Рассудок ведёт сильнее, меня словно на волнах штормит. М-м-м, травлюсь запахом Игната, его вкусом… На грани потерять сознание от чувств и нехватки кислорода, но нет ни малейшего желания оторваться и спасительно глотнуть воздуха.
На этот раз к лёгкому отрезвлению приводят брякающий ремень, который Селивёрстов судорожно пытается расстегнуть и гулко хлопающая входная дверь, явно закрывающаяся за женщиной.
Выныриваю из омута похоти и алчно хватаю воздуха.
В помещении тихо, если не считать нашего с Игнатом надсадно-шуршащего дыхания.
– Ирк, мне горит… – как понимаю, с ремнём Селивёрстов уже справился на ура и теперь ловким движением расстёгивает пуговицу на джинсах.
– Очень?
Боже!

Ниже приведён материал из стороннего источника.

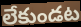
లేకుండట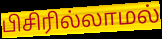
பிசிரில்லாமல்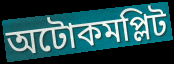
অটোকমপ্লিট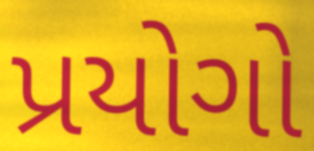
પ્રયોગોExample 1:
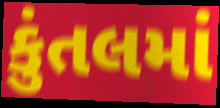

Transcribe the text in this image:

કુંતલમાં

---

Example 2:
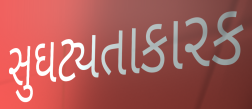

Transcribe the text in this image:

સુઘટ્યતાકારક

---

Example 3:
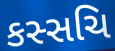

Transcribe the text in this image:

કસ્સચિ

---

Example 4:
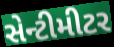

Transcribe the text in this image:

સેન્ટીમીટર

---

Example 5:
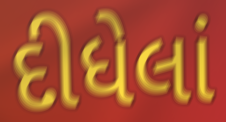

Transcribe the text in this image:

દીધેલાં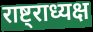
राष्ट्राध्यक्ष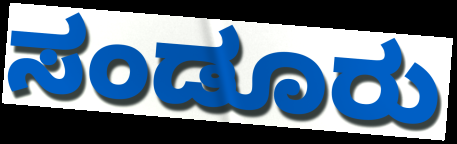
ಸಂಡೂರು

Это мой голос? Такой томно-охриплый… с нотками заигрывания?
А зачем этот глупый вопрос? Мне плевать, что и как горит у Игната!!! Вот бы вспыхнуло и истлело… до основания!

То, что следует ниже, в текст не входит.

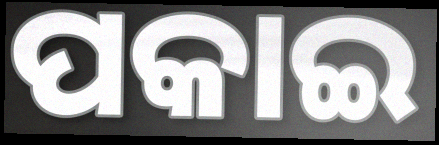
ପକାଇ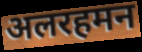
अलरहमनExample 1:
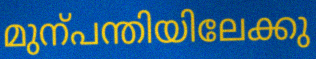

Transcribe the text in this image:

മുന്പന്തിയിലേക്കു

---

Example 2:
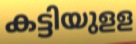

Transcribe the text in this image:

കട്ടിയുളള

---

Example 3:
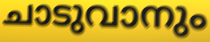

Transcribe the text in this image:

ചാടുവാനും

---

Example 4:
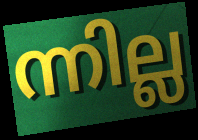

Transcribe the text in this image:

ന്നില്ല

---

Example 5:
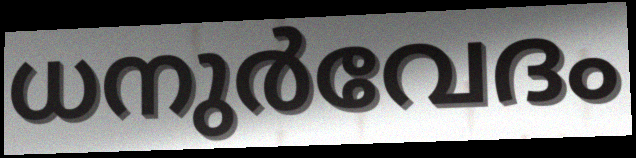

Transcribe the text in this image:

ധനുർവേദംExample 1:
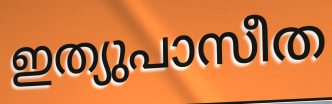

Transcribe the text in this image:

ഇത്യുപാസീത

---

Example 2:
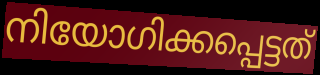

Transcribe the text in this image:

നിയോഗിക്കപ്പെട്ടത്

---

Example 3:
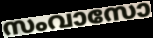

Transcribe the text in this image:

സംവാസോ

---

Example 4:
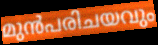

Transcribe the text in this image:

മുൻപരിചയവും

Селивёрстов хватает меня за руку, которой к своему жуткому стыду уже зарылась в волосы соседа, требуя продолжить и от страха, что РАЙ закончится, – и прикладывает к своему паху:
– Всё, как ты любишь – каменный!
Мерещится собственный всхлип.
Мерещится!!! Потому что не могу я… едва не кончить от этой фразы! Мне обидно. Правда! Я не шлюха, чтобы вот так… Но абзац, как приятно это слышать для женского самолюбия! Наверное, мы все в глубине души ещё те шлюшки!
– Пусти! – нервозно отдёргиваю ладонь, чётко осознавая, что с б'oльшим желанием дорвалась бы до пульсирующей плоти Игната. Сжала, ощущая, как дрожит в моих руках, а потом облизнула…
Стоп!!!
Краска затапливает лицо. От смущения за постыдные мысли даже зажмуриваюсь.
– Если только на коленки… – смешок, но сбивчивый, будто Игнату дышать трудно. – Может, минет?
Козлина! Он что, телепат?
– Охренел? – всё же уставляюсь на соседа, хотя мир продолжает растекаться, пытаясь ускользнуть и оставить меня на растерзание развязного Селивёрстова и его умопомрачительных, расщепительных ласк.
– Ирк, отсоси, а… – с такой мукой в голосе, что меня распирает от возмущения, перемешивающегося с желанием сделать это. Аж во рту пересыхает. Останавливает то, что моя гордость пока при мне!
Хоть что-то!
А то ведь стыд, смущение, честь – давно помахали белыми платочками, уступая место вездесущим насекомышам с девиантным поведением.